While reading Annabel, one very often gets this feeling that one is midwifing a world into being. Somehow like Gabriel Garcia Marquez’s Macondo, perhaps: a world that doesn’t explode into life, but develops slowly, through little additions, through little events that take place in an almost natural course of events. This is a world that’s constantly assessed but never invented.

Larger than life

But the novel, a text of in-betweens and dualities, is not only given to these engagements with the little world of domesticity. The other side of things is one that envelops the narrative in a gigantic, mythical veil; in a trans-human blanket.
When the unprecedented fact of a hermaphrodite child occurs to Jacinta, she asks Thomasina (the only other person who knows the secret):
‘’Will other people love it?’
‘That baby is all right the way it is. There’s enough room in this world.’
This is how Thomasina saw it, and it was what Jacinta needed to hear.”
Here, the world is weighed and found capacious. But it is not made into a capacious thing. It is merely assumed to be so. Because, as via the Platonic myth, the world, in its mythical (Labradorian?) age, used to be large enough to contain the third sex: the androgyne.
The world is large enough for all the people who inhabit the world of fictional Croydon Harbour to become palpable. People of flesh and bone, laid on the page with gentle touches, but who perceive geography on a verge between the grandiose and the sublime.
“They didn’t call this place the big land for nothing. It was big in a way that people who came in either respected and followed or disdained at their peril. You could live like a king in Labrador if you knew how to be subservient to the land, and if you did not know how, you would die like a fool, and many had done.”
This is the logic that affects Treadway directly, and the other characters in oblique but not unrelated ways.

Atmosphere

I could go on forever quoting this book. Catherine Winter provides metaphors so evocative they stay with the reader for long, long time. This is, by and large, a book of atmosphere. Its weight and appeal rest in the weight and appeal of its luxuriant descriptions. In this atmosphere, the characters live as if in a warm, comfortable amniotic liquid, refusing to be born: refusing, in other words, to be part of this world, in which us, the readers, reside. 

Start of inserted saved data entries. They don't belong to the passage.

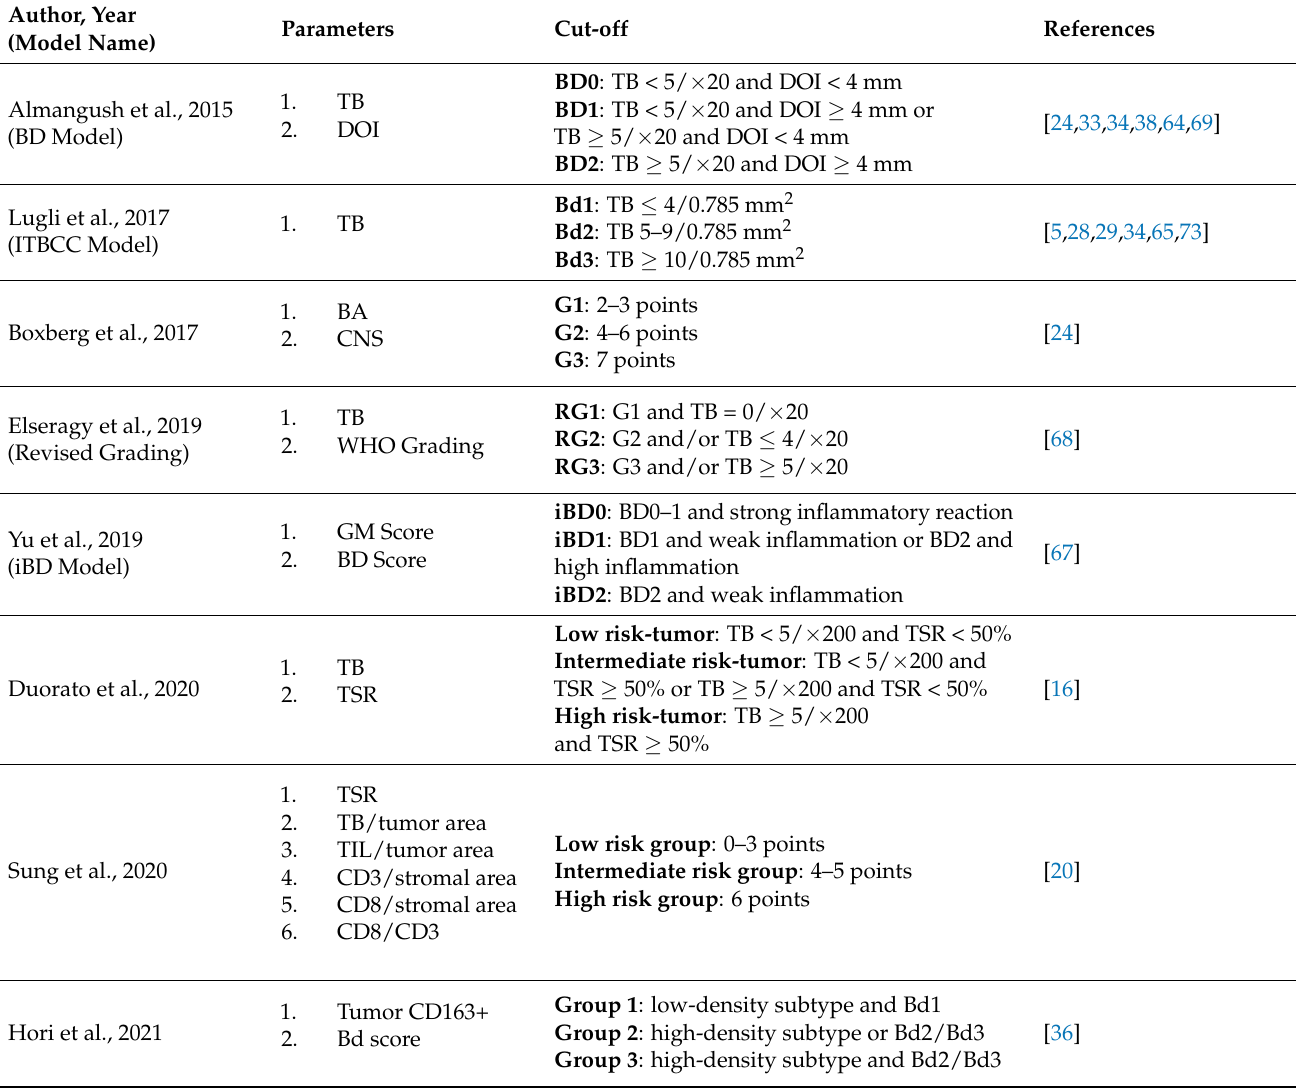
Table 2. Tumor Budding risk models in Oral Squamous Cell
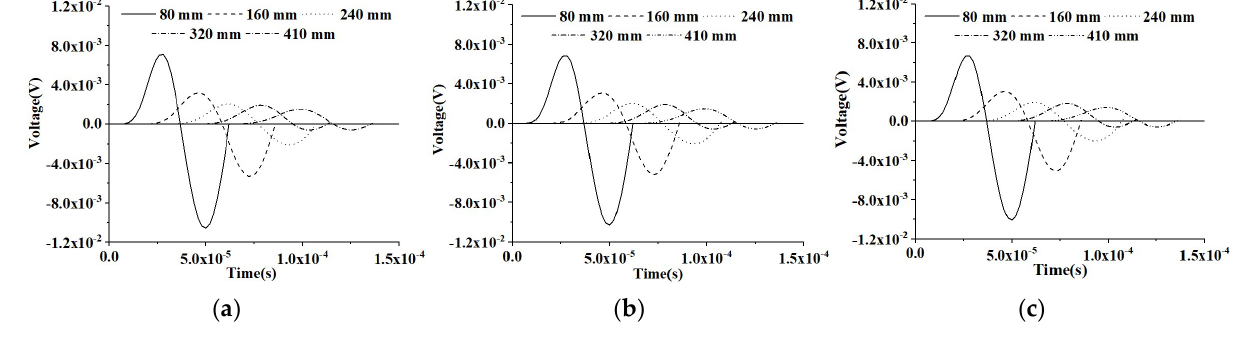
Figure 10. Responses of PZT sensors at different measurement distances from the actuator under sinusoidal excitation of three CHFEMs corresponding to the healthy CMFEM 1 with different RAE dimensions: ( a ) 20 mm; ( b ) 25 mm; ( c ) 40 mm. dimensions: ( a ) 20 mm; ( b ) 25 mm; ( c ) 40 mm.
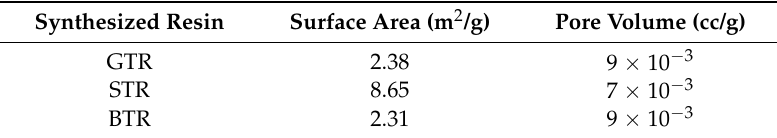
Table 1. BET specific surface areas and pore volume for the resins. Synthesized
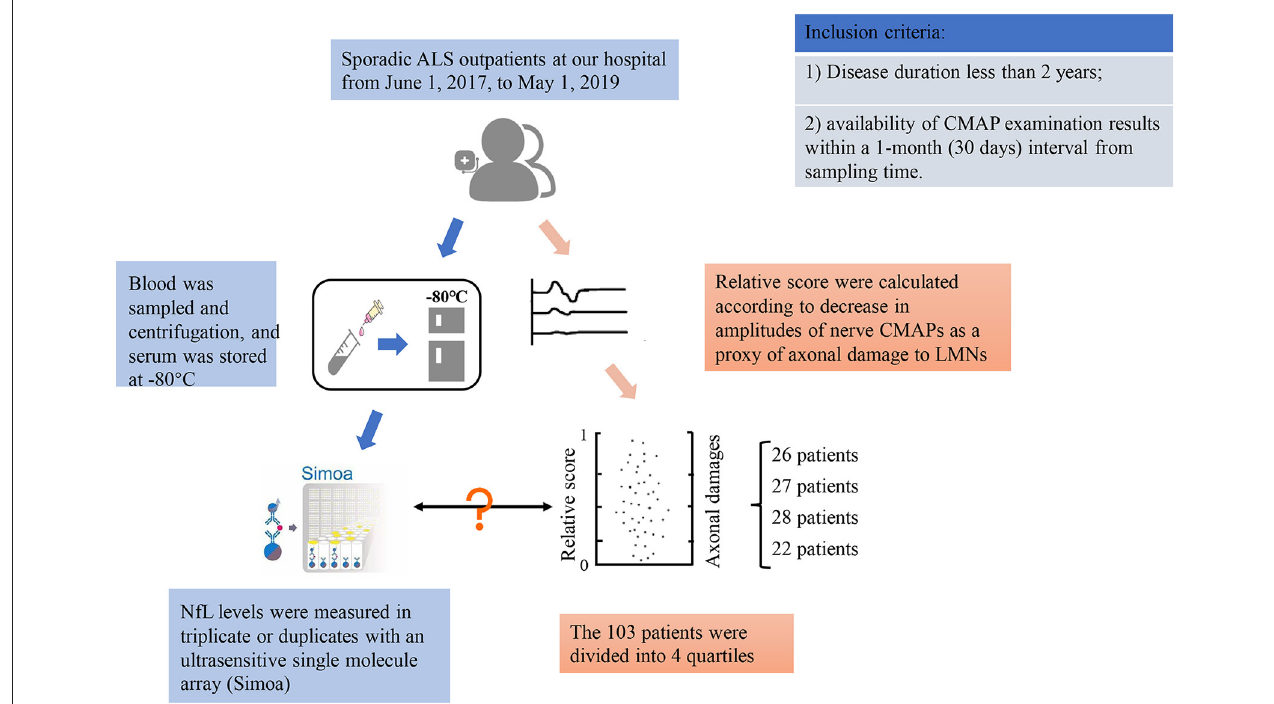
FIGURE 1 | Study flow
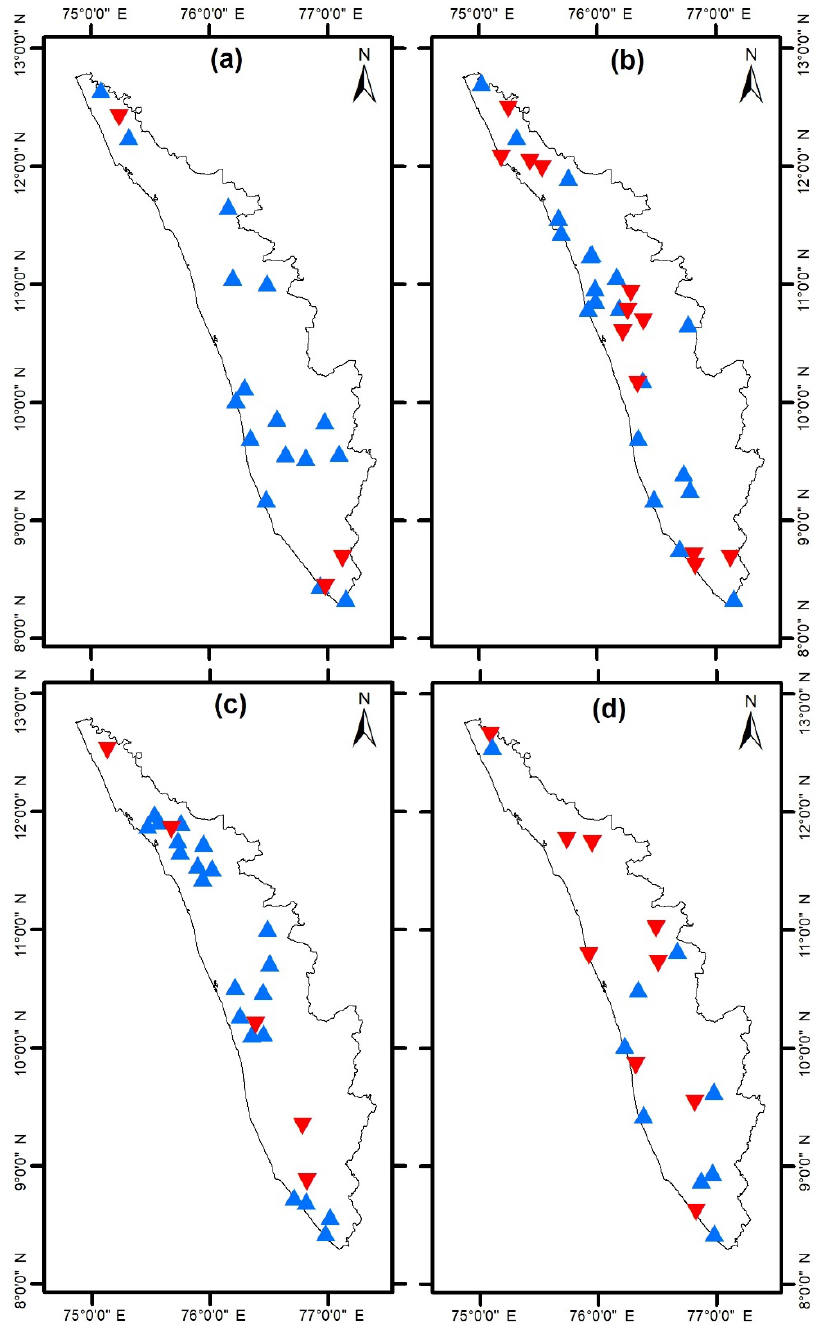
Figure 12. The positive (blue) and negative (red) normalized difference vegetation index trend of locations 19-32-26-18 during ( a ) January, ( b ) April, ( c ) August, and ( d ) November.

The colourful city of St John's, the opposite of fictional Croydon Harbour,
a place Kathleen Winter knows by heart.
Source: www.stjohns.ca
Like Macondo (I just can’t help treading this bridge!), the world of Annabel is a self-sufficient world, a world that could live without our reading it. I wouldn’t be surprised to hear someone saying that reading through this novel feels like violating the heavy secrets that make the atmosphere of the novel so dense.
But once you’ve started reading, secrets or no secrets, there’s no way you can stop, unless you find a goddamn good excuse. More importantly, this is not a book to skim through. There are surprises at every corner, beautiful things at every turn of the story. You can’t take a vacation without being burdened by the thought that you have missed a lot by not reading every sentence.

Labradorian winter
Source: www.perceptivetravel.com
This is the kind of reading after which you need a rest. Its imagery and metaphors come in such poetic avalanches, you need to remind yourself of how prosaic the real world actually is.